Word-timestamp accuracy is what drives cut quality — every cut lands where
the transcript says a word starts or ends. ggml-large-v3 is strongly
recommended: 3.1 GB on disk, and transcription peaks at ~4.2 GB of RAM
(measured, see below). medium (~1.5 GB) and small (~0.5 GB) run faster
and lighter but their sloppier word timings mean less precise cuts; vlogcut
warns when it has to settle for one.
Measured on the author's machine — Apple M5 Pro, 64 GB RAM, macOS 26 —
with ggml-large-v3 (Metal-accelerated):
- transcription: a real 2.6-minute 4K take transcribes in ~12 s (~13× realtime); the whole cold ingest of that take (extract + transcribe + energy analysis + face detection) is ~27 s.
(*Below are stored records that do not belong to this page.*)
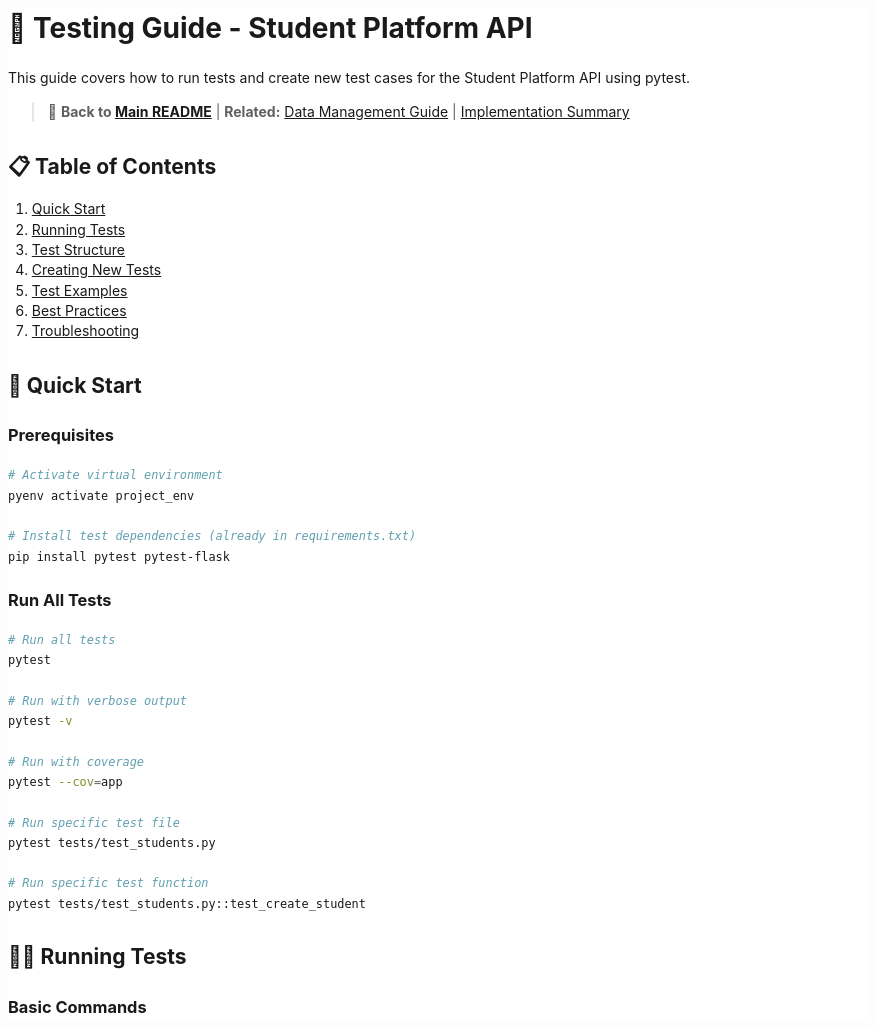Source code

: # 🧪 Testing Guide - Student Platform API

This guide covers how to run tests and create new test cases for the Student Platform API using pytest.

> 📖 **Back to [Main README](../README.md)** | **Related:** [Data Management Guide](DATA_MANAGEMENT_GUIDE.md) | [Implementation Summary](IMPLEMENTATION_SUMMARY.md)

## 📋 Table of Contents

1. [Quick Start](#quick-start)
2. [Running Tests](#running-tests)
3. [Test Structure](#test-structure)
4. [Creating New Tests](#creating-new-tests)
5. [Test Examples](#test-examples)
6. [Best Practices](#best-practices)
7. [Troubleshooting](#troubleshooting)

## 🚀 Quick Start

### Prerequisites
```bash
# Activate virtual environment
pyenv activate project_env

# Install test dependencies (already in requirements.txt)
pip install pytest pytest-flask
```

### Run All Tests
```bash
# Run all tests
pytest

# Run with verbose output
pytest -v

# Run with coverage
pytest --cov=app

# Run specific test file
pytest tests/test_students.py

# Run specific test function
pytest tests/test_students.py::test_create_student
```

## 🏃‍♂️ Running Tests

### Basic Commands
- peak transcription memory: 4.2 GB RSS (measured with
/usr/bin/time -l). - rendering: a ~2.5-minute captioned 4K-source render encodes in 15–35 s;
--previewroughly halves it. Re-rendering after anedit.mdtweak needs no re-ingest.
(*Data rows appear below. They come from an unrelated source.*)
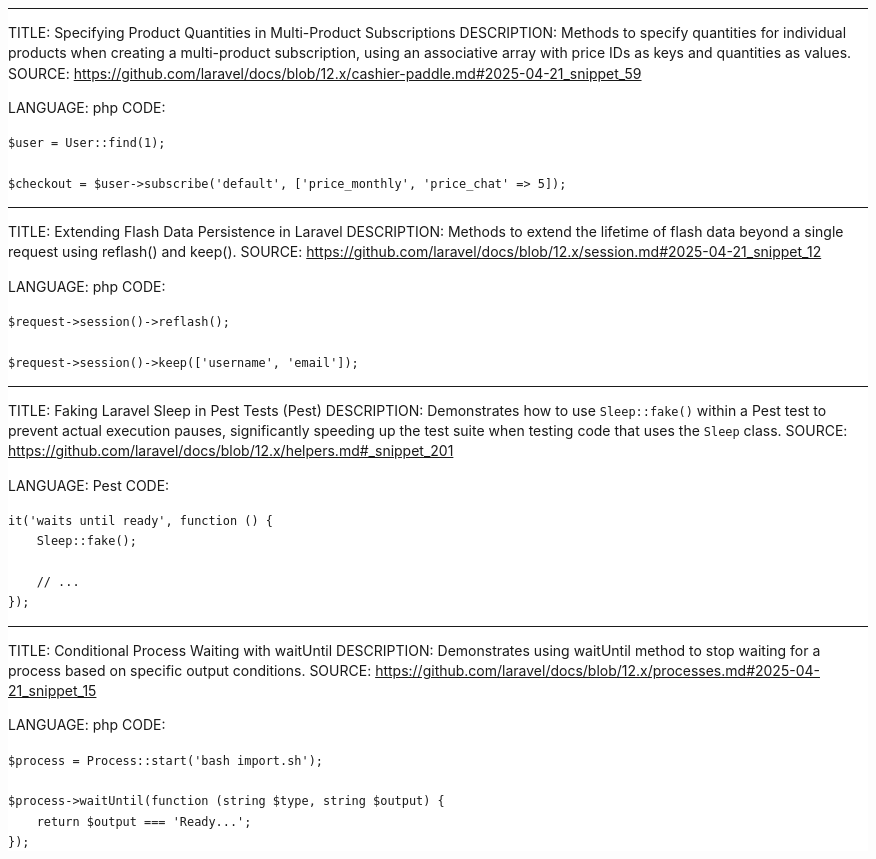 ----------------------------------------

TITLE: Specifying Product Quantities in Multi-Product Subscriptions
DESCRIPTION: Methods to specify quantities for individual products when creating a multi-product subscription, using an associative array with price IDs as keys and quantities as values.
SOURCE: https://github.com/laravel/docs/blob/12.x/cashier-paddle.md#2025-04-21_snippet_59

LANGUAGE: php
CODE:
```
$user = User::find(1);

$checkout = $user->subscribe('default', ['price_monthly', 'price_chat' => 5]);
```

----------------------------------------

TITLE: Extending Flash Data Persistence in Laravel
DESCRIPTION: Methods to extend the lifetime of flash data beyond a single request using reflash() and keep().
SOURCE: https://github.com/laravel/docs/blob/12.x/session.md#2025-04-21_snippet_12

LANGUAGE: php
CODE:
```
$request->session()->reflash();

$request->session()->keep(['username', 'email']);
```

----------------------------------------

TITLE: Faking Laravel Sleep in Pest Tests (Pest)
DESCRIPTION: Demonstrates how to use `Sleep::fake()` within a Pest test to prevent actual execution pauses, significantly speeding up the test suite when testing code that uses the `Sleep` class.
SOURCE: https://github.com/laravel/docs/blob/12.x/helpers.md#_snippet_201

LANGUAGE: Pest
CODE:
```
it('waits until ready', function () {
    Sleep::fake();

    // ...
});
```

----------------------------------------

TITLE: Conditional Process Waiting with waitUntil
DESCRIPTION: Demonstrates using waitUntil method to stop waiting for a process based on specific output conditions.
SOURCE: https://github.com/laravel/docs/blob/12.x/processes.md#2025-04-21_snippet_15

LANGUAGE: php
CODE:
```
$process = Process::start('bash import.sh');

$process->waitUntil(function (string $type, string $output) {
    return $output === 'Ready...';
});
```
Everything below for other chips is an estimate extrapolated from published whisper.cpp benchmarks — clearly labeled, not measured here:
| Mac | Verdict | Notes |
|---|---|---|
| Apple Silicon Pro/Max/Ultra, 16 GB+ (M1 Pro and later) | Recommended | Comfortable. Large-v3 transcription well above realtime (est. 3–8× on M1 Pro–M4 Pro), RAM headroom for browsers alongside. |
| Apple Silicon base, 8 GB (M1/M2/M3 Air & friends) | Works | Large-v3 runs (Metal), transcription roughly realtime-ish (est. 1–3×). The 4.2 GB peak makes it memory-tight next to a browser — close tabs, or use --model medium and accept softer cut precision. |
| Intel Macs | Difficult | whisper.cpp runs CPU-only (no Metal): large-v3 is impractically slow (est. several× slower than realtime). small/medium are usable, but cut precision suffers — expect to lean on vlogcut audit and manual ~~strikes~~. |
| Any Mac, for rendering | Fine | Encoding is ffmpeg/libx264: any Mac that can play 4K can encode it — it is just time. |
Disk: the model (0.5–3.1 GB) plus your footage; the per-project
.vlogcut-cache/ stores transcripts (kilobytes, not media).
- macOS-first. Developed and used on Apple Silicon macOS; that is the supported path.
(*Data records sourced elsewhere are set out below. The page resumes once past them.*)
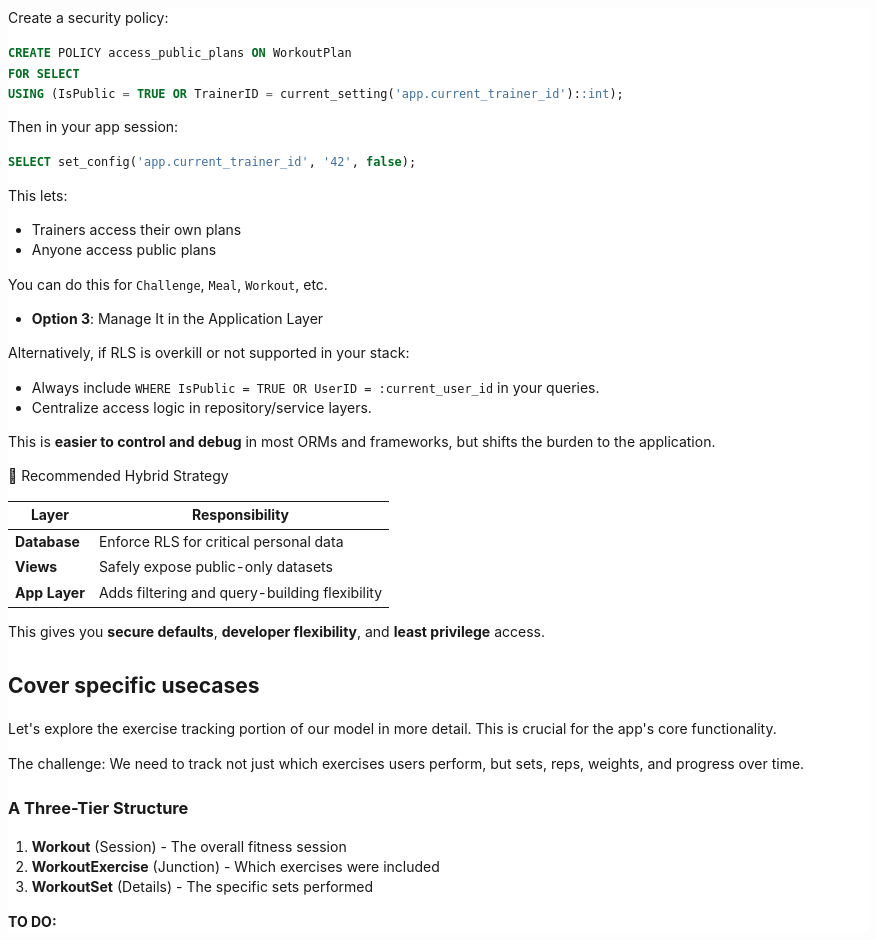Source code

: Create a security policy:
```sql
CREATE POLICY access_public_plans ON WorkoutPlan
FOR SELECT
USING (IsPublic = TRUE OR TrainerID = current_setting('app.current_trainer_id')::int);
```

Then in your app session:

```sql
SELECT set_config('app.current_trainer_id', '42', false);
```

This lets:
- Trainers access their own plans
- Anyone access public plans

You can do this for `Challenge`, `Meal`, `Workout`, etc.

- **Option 3**: Manage It in the Application Layer

Alternatively, if RLS is overkill or not supported in your stack:
- Always include `WHERE IsPublic = TRUE OR UserID = :current_user_id` in your queries.
- Centralize access logic in repository/service layers.

This is **easier to control and debug** in most ORMs and frameworks, but shifts the burden to the application.

🧠 Recommended Hybrid Strategy

| Layer            | Responsibility                                 |
|------------------|------------------------------------------------|
| **Database**     | Enforce RLS for critical personal data         |
| **Views**        | Safely expose public-only datasets             |
| **App Layer**    | Adds filtering and query-building flexibility  |

This gives you **secure defaults**, **developer flexibility**, and **least privilege** access.

## Cover specific usecases

Let's explore the exercise tracking portion of our model in more detail. This is crucial for the app's core functionality.

The challenge: We need to track not just which exercises users perform, but sets, reps, weights, and progress over time.

### A Three-Tier Structure

1. **Workout** (Session) - The overall fitness session
2. **WorkoutExercise** (Junction) - Which exercises were included
3. **WorkoutSet** (Details) - The specific sets performed

<Note type="unknown">

**TO DO:**
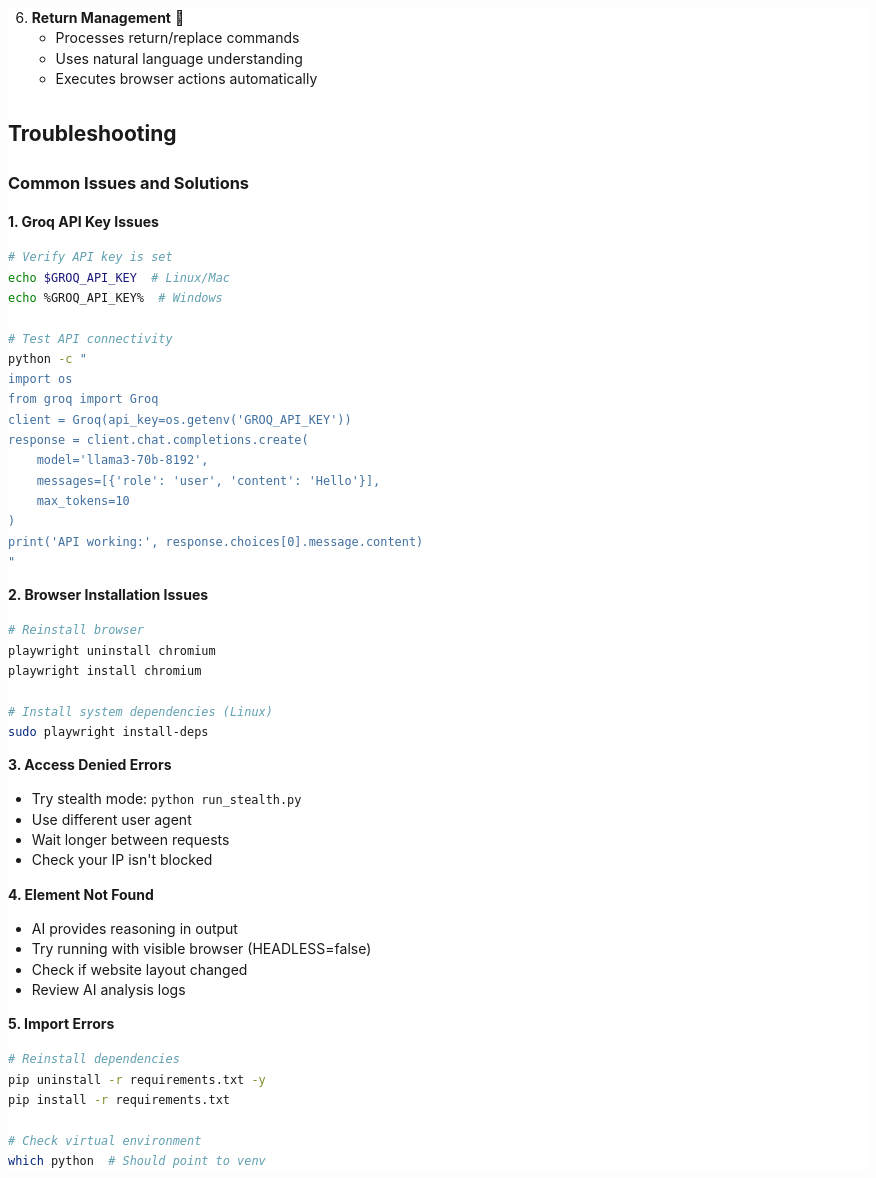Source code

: 6. **Return Management** 🔄
   - Processes return/replace commands
   - Uses natural language understanding
   - Executes browser actions automatically

## Troubleshooting

### Common Issues and Solutions

**1. Groq API Key Issues**
```bash
# Verify API key is set
echo $GROQ_API_KEY  # Linux/Mac
echo %GROQ_API_KEY%  # Windows

# Test API connectivity
python -c "
import os
from groq import Groq
client = Groq(api_key=os.getenv('GROQ_API_KEY'))
response = client.chat.completions.create(
    model='llama3-70b-8192',
    messages=[{'role': 'user', 'content': 'Hello'}],
    max_tokens=10
)
print('API working:', response.choices[0].message.content)
"
```

**2. Browser Installation Issues**
```bash
# Reinstall browser
playwright uninstall chromium
playwright install chromium

# Install system dependencies (Linux)
sudo playwright install-deps
```

**3. Access Denied Errors**
- Try stealth mode: `python run_stealth.py`
- Use different user agent
- Wait longer between requests
- Check your IP isn't blocked

**4. Element Not Found**
- AI provides reasoning in output
- Try running with visible browser (HEADLESS=false)
- Check if website layout changed
- Review AI analysis logs

**5. Import Errors**
```bash
# Reinstall dependencies
pip uninstall -r requirements.txt -y
pip install -r requirements.txt

# Check virtual environment
which python  # Should point to venv
```
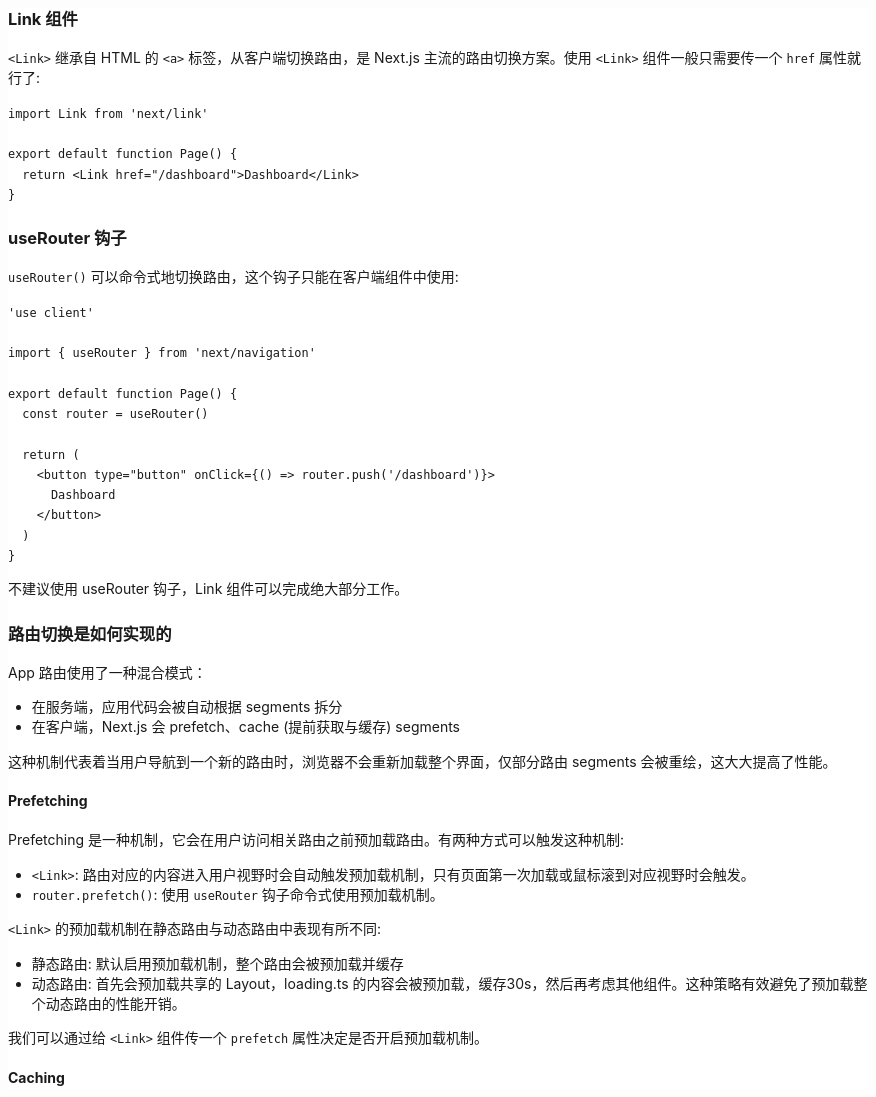 ### Link 组件

`<Link>` 继承自 HTML 的 `<a>` 标签，从客户端切换路由，是 Next.js 主流的路由切换方案。使用 `<Link>` 组件一般只需要传一个 `href` 属性就行了:

```tsx
import Link from 'next/link'
 
export default function Page() {
  return <Link href="/dashboard">Dashboard</Link>
}
```

### useRouter 钩子

`useRouter()` 可以命令式地切换路由，这个钩子只能在客户端组件中使用:

```tsx
'use client'
 
import { useRouter } from 'next/navigation'
 
export default function Page() {
  const router = useRouter()
 
  return (
    <button type="button" onClick={() => router.push('/dashboard')}>
      Dashboard
    </button>
  )
}
```

<p class="tip">不建议使用 useRouter 钩子，Link 组件可以完成绝大部分工作。</p>

### 路由切换是如何实现的

App 路由使用了一种混合模式：
- 在服务端，应用代码会被自动根据 segments 拆分
- 在客户端，Next.js 会 prefetch、cache (提前获取与缓存) segments

这种机制代表着当用户导航到一个新的路由时，浏览器不会重新加载整个界面，仅部分路由 segments 会被重绘，这大大提高了性能。

#### Prefetching

Prefetching 是一种机制，它会在用户访问相关路由之前预加载路由。有两种方式可以触发这种机制:
- `<Link>`: 路由对应的内容进入用户视野时会自动触发预加载机制，只有页面第一次加载或鼠标滚到对应视野时会触发。
- `router.prefetch()`: 使用 `useRouter` 钩子命令式使用预加载机制。

`<Link>` 的预加载机制在静态路由与动态路由中表现有所不同:
- 静态路由: 默认启用预加载机制，整个路由会被预加载并缓存
- 动态路由: 首先会预加载共享的 Layout，loading.ts 的内容会被预加载，缓存30s，然后再考虑其他组件。这种策略有效避免了预加载整个动态路由的性能开销。

我们可以通过给 `<Link>` 组件传一个 `prefetch` 属性决定是否开启预加载机制。

#### Caching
- Face-aware framing is macOS-only (Apple Vision via a tiny bundled
Swift helper, compiled on first use with
swiftc). Without it, framing degrades gracefully to a no-op with a warning — every other feature works. - Linux is untested. Nothing in the Python is macOS-specific and the afconvert→ffmpeg fallback exists precisely for platforms without it, but no one has run the pipeline end-to-end on Linux yet. Reports welcome.
vlogcut plan asks a language model to derive the story order. Two
backends: the claude CLI (default) or Ollama
(--backend ollama) for a fully local model. Neither is required — the
tool is fully usable with a hand-edited edit.md: ingest generates it,
curate marks the false starts, and you reorder/delete lines in any editor.
All optional, all flat key: value files in the project dir, all documented
in docs/USAGE.md: vlogcut.yaml (pauses, zoom, framing,
speed ramps, tool overrides), captions.yaml (style), overlays.yaml
(picture overlays), corrections.yaml (durable transcription fixes),
framing.yaml (per-take framing).
python3 tests/run_checks.py
Runs the full check suite (~350 checks) on hand-built word lists and the
tiny synthetic fixtures in testdata/takes/ (ffmpeg testsrc pattern +
say-synthesized voice — no real footage). No network, no model needed.
vlogcut is open source under the GNU General Public License v3.0 (see LICENSE). You may use, study, share, and modify it — including commercially; GPL-3.0 is a copyleft license, so derivative works must remain GPL-licensed with source available. Contributions are accepted under the same license — see CONTRIBUTING.md.